Эмалированные номерки на солдатском кладбище немо смотрели на него. Забытые воины кайзера превратились в цифры — бесконечный ряд цифр, молчания и тоненького посвистывания сусликов.
Почувствовав, что седок поднялся в бричку, лошадь дожевала сорванную траву и затрусила, потряхивая головой, чтобы отогнать назойливую муху. Все колокольчики на уздечке разом запели.
Художник оглянулся. Солдатское кладбище исчезло за нарядными кистями цветущих акаций, лишь кое–где из–за стволов выглядывал надгробный камень — серый, точно каска бездыханного солдата безымянной армии Забвения…
Его смущало, что мысли о смерти приходили все чаще и настойчивее. Раньше он относился к ним с безразличием, будто они и не касались его, были просто плодом чьей–то фантазии, вычитаны в какой–то увлекательной книге, где сюжет неумолимо ведет персонажей к трагическому, зачастую романтически возвышенному финалу, который кажется совершенно естественным, даже необходимым. Но когда сердце принялось все чаще играть свои злые шутки, художник понял, что романтическое восприятие испаряется, и то последнее смятение, которое рано или поздно настигает каждого, уже у порога.
Это будет его последним перевоплощением. Пройдя следами беззаветной любви, извилистой тропой неверности, через улыбку детей, повторяющих наши достоинства и пороки, через житейские драмы, через слова и краски, в которых мы всю жизнь ищем смысла своего существования, материя завершает последний виток спирали. И что потом? Прощайте, улицы, которыми мы возвращались в полночный час, когда трамвай, такой же сонный, как мы сами, исчезал в направлении прядильной фабрики на окраине. Прощай, тополь за окном — с синичкой на облетелой макушке…
Куда переселимся мы? Какой у нас будет адрес? Трава. К капли росы на траве.
Боится ли человек этого неотвратимого часа? Да. Даже храбрейшему не избежать этого страха, размышлял художник.

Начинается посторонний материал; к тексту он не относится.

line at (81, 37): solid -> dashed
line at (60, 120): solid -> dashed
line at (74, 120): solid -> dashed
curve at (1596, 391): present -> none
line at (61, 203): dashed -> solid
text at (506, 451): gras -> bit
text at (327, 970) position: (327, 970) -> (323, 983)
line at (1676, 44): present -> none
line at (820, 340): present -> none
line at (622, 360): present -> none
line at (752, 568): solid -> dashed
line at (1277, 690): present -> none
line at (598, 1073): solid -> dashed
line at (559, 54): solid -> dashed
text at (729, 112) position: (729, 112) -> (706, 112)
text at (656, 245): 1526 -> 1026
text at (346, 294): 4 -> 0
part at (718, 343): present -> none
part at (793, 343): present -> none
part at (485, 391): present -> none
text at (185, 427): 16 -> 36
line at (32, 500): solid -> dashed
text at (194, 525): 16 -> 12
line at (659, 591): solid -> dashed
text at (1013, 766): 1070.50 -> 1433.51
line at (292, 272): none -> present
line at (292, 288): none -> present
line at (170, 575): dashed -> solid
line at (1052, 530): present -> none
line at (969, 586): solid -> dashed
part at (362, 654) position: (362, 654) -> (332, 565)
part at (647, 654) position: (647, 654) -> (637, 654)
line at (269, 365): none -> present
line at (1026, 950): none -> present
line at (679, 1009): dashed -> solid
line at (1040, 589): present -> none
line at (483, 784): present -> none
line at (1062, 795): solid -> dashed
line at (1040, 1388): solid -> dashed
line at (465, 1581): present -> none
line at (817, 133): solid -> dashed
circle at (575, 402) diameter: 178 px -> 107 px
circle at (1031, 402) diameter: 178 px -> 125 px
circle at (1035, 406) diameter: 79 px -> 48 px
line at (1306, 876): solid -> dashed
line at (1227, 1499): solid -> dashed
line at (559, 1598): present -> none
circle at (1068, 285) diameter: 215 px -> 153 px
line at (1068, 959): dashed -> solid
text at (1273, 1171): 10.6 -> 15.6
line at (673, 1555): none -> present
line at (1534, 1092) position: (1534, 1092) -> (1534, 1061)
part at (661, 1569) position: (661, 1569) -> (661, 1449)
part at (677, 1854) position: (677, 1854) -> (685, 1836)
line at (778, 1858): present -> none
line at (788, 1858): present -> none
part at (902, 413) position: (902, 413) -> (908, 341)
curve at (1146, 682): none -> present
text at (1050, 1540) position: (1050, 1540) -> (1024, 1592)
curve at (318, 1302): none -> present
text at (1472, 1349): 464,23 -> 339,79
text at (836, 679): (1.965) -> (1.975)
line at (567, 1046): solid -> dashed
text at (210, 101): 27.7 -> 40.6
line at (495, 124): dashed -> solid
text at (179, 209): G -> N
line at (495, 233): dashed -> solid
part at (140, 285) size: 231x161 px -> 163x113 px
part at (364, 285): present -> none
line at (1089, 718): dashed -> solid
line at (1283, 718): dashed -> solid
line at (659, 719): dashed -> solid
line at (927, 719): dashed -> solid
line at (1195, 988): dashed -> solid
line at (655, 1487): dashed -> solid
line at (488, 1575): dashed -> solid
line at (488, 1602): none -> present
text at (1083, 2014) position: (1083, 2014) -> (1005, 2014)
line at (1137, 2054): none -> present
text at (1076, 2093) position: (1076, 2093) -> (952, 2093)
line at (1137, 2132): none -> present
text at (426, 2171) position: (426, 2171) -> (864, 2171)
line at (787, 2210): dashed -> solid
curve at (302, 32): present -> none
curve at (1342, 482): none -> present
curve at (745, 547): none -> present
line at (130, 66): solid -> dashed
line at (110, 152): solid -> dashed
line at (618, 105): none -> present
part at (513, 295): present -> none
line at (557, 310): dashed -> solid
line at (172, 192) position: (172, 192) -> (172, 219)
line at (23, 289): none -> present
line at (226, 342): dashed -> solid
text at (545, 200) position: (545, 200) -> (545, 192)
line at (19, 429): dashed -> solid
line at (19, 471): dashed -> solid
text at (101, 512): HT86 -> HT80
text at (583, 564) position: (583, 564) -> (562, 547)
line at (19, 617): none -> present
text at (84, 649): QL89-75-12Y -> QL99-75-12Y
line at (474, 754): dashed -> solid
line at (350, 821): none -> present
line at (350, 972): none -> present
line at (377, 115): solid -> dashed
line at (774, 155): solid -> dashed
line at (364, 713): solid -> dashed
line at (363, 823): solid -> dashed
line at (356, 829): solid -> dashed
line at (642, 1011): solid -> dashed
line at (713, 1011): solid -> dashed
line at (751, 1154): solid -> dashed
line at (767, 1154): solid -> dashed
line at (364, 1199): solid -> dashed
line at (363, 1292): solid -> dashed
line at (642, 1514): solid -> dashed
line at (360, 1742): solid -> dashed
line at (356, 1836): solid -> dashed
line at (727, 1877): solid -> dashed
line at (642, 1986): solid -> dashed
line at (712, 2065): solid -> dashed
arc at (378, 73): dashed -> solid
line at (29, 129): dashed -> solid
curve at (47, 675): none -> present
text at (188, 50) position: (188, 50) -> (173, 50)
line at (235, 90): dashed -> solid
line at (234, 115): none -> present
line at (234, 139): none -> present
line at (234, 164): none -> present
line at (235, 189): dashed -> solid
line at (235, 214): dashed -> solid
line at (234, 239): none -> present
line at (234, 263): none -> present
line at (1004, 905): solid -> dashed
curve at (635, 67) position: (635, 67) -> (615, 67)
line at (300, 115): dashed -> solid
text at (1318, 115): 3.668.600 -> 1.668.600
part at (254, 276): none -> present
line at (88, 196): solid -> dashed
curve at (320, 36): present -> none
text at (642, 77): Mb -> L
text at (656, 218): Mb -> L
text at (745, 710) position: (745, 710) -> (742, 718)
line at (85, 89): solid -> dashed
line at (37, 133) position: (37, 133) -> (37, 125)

Но его страх — не от предчувствия невыносимой боли, нет, больше всего пугает его мысль о той бездне, в которой он навсегда исчезнет, страшит пустота, НИЧТО. Человеческий разум не в силах объять бесконечность, примириться со своим полным, абсолютным исчезновением, потому–то еще в глубокой древности люди создавали мифы и легенды, в которых пели хвалу вечной победе жизни. Разве миф о фениксе не есть богоборческое восхваление бессмертного человеческого духа? А капли дождя, эти докучные наши спутники, разве они — не второе рождение мертвых рек пустыни?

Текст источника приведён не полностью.